(The data Opens)

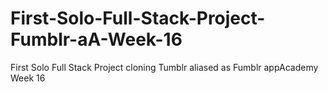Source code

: # First-Solo-Full-Stack-Project-Fumblr-aA-Week-16
First Solo Full Stack Project cloning Tumblr aliased as Fumblr appAcademy Week 16
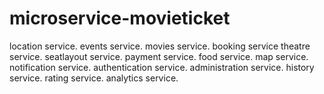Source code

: # microservice-movieticket

location service.
events service.
movies service.
booking service
theatre service.
seatlayout service.
payment service.
food service.
map service.
notification service.
authentication service.
administration service.
history service.
rating service.
analytics service.
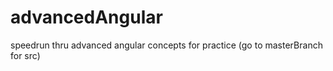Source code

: # advancedAngular
speedrun thru advanced angular concepts for practice (go to masterBranch for src)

(The data Closes)

## Problem statement:
Copy every line of the listing above into your answer word for word, and leave out the pictures.

## Reply:
Source code

: # First-Solo-Full-Stack-Project-Fumblr-aA-Week-16
First Solo Full Stack Project cloning Tumblr aliased as Fumblr appAcademy Week 16
Source code

: # microservice-movieticket

location service.
events service.
movies service.
booking service
theatre service.
seatlayout service.
payment service.
food service.
map service.
notification service.
authentication service.
administration service.
history service.
rating service.
analytics service.
Source code

: # advancedAngular
speedrun thru advanced angular concepts for practice (go to masterBranch for src)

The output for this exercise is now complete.